• **GIVEN TEXT**
---+---

- Born: July 12, 1968
- Died: June 24, 2024 (aged 55) Mount Kisco, New York, United States
- Occupation: Advertising
- Known for: Cornerstone, The Fader

= Rob Stone (businessman) =

American music executive (1968–2024)

Rob Stone (July 12, 1968 – June 24, 2024) was an American music, media and branding executive based in New York City. Stone was the founder of the full-service marketing agency Cornerstone and co-founder of music and style publication The Fader.

==Biography==
Stone attended the University at Albany in 1986 where he studied marketing and finance. Upon graduation in 1990, Stone joined SBK Records and rose to director of promotion. He also served as vice president of promotion at EMI Records. In The Big Payback: The History of the Business of Hip-Hop, author and hip-hop journalist Dan Charnas notes Stone's rise through the ranks at EMI. When label heads Daniel Glass and Fred Davis initially discussed bringing Sean "Puff Daddy" Combs and his label, Bad Boy, to EMI, they brought in Stone - aged 25 - due to his background and knowledge of hip hop. Stone became seen as the record business counterpart to innovative radio programmers such as Keith Naftaly and Hosh Gureli.

In May 1994, Stone joined music executive Clive Davis at Arista Records.

Stone worked with artists such as Notorious B.I.G., Usher Raymond, Sean "Puffy" Combs, Outkast and Faith Evans.

In 1999, Stone co-founded The Fader with Jon Cohen. The magazine was dubbed by The New York Times as "the new music-and-fashion bible". With its 39th issue, The Fader made publishing history as the first to offer a full issue's content available on iTunes.

Stone was a member of the board of directors for Sweetgreen, a farm-to-table salad chain, co-creating the brand's Sweetlife Festival.

Stone also sat on the board for the Children's Cancer Association's music medicine program, MyMusicRx, a digital playground that delivers music medicine to critically ill kids and teens in the United States and Canada.

Stone died from lung cancer on June 24, 2024 in Mount Kisco, New York, at the age of 55.

===Cornerstone===

In June 1996, Stone founded Cornerstone, a Manhattan-based music promotion firm that worked primarily with record labels to promote their artists. Stone was joined by business partner and co-CEO Jon Cohen in 1997.

---+---

• **PROVIDED RECORDS**
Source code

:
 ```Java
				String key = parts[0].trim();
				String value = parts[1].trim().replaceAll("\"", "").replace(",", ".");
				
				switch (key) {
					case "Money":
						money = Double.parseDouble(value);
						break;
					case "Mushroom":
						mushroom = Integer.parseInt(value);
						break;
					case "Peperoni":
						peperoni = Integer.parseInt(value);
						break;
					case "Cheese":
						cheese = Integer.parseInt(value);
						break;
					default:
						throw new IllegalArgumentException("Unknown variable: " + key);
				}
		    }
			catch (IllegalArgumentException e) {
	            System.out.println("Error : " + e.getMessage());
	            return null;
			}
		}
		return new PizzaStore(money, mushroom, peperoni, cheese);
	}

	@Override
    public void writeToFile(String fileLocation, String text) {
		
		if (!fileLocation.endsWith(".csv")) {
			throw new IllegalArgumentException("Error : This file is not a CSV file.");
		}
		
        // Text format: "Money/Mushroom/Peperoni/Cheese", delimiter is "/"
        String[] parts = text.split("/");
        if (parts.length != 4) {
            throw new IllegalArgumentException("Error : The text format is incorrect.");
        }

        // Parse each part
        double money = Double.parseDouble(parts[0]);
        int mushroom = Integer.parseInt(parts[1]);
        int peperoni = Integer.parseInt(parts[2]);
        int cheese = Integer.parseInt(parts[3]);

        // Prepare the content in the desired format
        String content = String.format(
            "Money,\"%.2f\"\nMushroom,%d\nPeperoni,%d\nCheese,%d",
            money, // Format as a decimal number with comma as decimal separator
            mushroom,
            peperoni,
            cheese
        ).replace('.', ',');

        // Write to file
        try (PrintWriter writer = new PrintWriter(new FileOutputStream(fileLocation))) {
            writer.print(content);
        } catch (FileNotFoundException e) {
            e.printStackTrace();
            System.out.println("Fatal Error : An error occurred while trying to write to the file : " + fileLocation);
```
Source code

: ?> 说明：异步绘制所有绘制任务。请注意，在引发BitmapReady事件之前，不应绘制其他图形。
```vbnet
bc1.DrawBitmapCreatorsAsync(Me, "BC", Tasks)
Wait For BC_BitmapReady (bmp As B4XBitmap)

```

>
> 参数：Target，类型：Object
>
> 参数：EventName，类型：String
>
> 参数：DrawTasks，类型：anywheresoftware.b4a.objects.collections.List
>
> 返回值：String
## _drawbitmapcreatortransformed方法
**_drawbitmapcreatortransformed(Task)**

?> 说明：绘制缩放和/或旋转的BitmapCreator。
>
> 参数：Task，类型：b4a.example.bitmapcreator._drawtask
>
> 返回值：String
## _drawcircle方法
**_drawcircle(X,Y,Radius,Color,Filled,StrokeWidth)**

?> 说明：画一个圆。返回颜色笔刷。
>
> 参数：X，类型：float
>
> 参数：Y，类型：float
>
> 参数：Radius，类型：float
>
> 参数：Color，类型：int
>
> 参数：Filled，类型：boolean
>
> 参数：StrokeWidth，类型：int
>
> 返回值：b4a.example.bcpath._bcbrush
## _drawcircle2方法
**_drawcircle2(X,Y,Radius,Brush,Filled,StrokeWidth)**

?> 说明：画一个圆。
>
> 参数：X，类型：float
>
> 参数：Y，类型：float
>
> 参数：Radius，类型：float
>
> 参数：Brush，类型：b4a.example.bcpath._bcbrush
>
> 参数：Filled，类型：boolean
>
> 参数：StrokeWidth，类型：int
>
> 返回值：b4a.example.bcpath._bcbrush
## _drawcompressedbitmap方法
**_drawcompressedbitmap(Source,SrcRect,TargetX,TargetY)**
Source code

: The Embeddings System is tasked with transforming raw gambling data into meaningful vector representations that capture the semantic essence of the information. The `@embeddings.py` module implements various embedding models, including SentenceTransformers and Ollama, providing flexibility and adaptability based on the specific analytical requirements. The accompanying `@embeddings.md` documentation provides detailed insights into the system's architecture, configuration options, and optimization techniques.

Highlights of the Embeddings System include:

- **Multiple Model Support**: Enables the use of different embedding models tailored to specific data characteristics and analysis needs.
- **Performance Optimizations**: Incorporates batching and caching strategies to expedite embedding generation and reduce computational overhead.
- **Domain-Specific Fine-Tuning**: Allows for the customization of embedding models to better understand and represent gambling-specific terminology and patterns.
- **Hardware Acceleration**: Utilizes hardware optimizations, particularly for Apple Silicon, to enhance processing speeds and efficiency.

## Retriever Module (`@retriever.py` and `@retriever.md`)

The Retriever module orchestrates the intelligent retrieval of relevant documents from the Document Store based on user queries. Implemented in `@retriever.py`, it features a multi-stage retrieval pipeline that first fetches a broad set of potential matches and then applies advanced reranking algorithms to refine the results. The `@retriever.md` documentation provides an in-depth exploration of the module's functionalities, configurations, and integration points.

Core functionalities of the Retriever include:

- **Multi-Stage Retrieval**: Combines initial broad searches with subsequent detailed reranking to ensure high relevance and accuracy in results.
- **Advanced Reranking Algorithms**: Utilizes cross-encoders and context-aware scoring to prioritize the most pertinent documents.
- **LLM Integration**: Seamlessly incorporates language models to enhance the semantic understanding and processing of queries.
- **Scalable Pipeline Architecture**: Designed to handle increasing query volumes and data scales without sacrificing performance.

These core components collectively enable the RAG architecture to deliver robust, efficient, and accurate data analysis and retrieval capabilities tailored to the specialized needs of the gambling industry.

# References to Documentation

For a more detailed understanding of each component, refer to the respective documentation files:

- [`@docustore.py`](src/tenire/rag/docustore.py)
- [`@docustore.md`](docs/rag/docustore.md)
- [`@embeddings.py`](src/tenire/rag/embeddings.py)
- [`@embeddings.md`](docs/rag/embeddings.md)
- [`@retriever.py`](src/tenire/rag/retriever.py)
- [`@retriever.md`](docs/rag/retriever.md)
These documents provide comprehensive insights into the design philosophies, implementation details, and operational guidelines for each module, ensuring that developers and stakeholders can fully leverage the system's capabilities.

---+---

• **THINGS TO DO**
a) Which university did Stone attend, according to the Rob Stone article?
b) Please transcribe the Rob Stone article from "Stone worked with" to "the age of 55.".

• **RESULTS OF THE TASKS**
a) The University at Albany

b)
Stone worked with artists such as Notorious B.I.G., Usher Raymond, Sean "Puffy" Combs, Outkast and Faith Evans.

In 1999, Stone co-founded The Fader with Jon Cohen. The magazine was dubbed by The New York Times as "the new music-and-fashion bible". With its 39th issue, The Fader made publishing history as the first to offer a full issue's content available on iTunes.

Stone was a member of the board of directors for Sweetgreen, a farm-to-table salad chain, co-creating the brand's Sweetlife Festival.

Stone also sat on the board for the Children's Cancer Association's music medicine program, MyMusicRx, a digital playground that delivers music medicine to critically ill kids and teens in the United States and Canada.

Stone died from lung cancer on June 24, 2024 in Mount Kisco, New York, at the age of 55.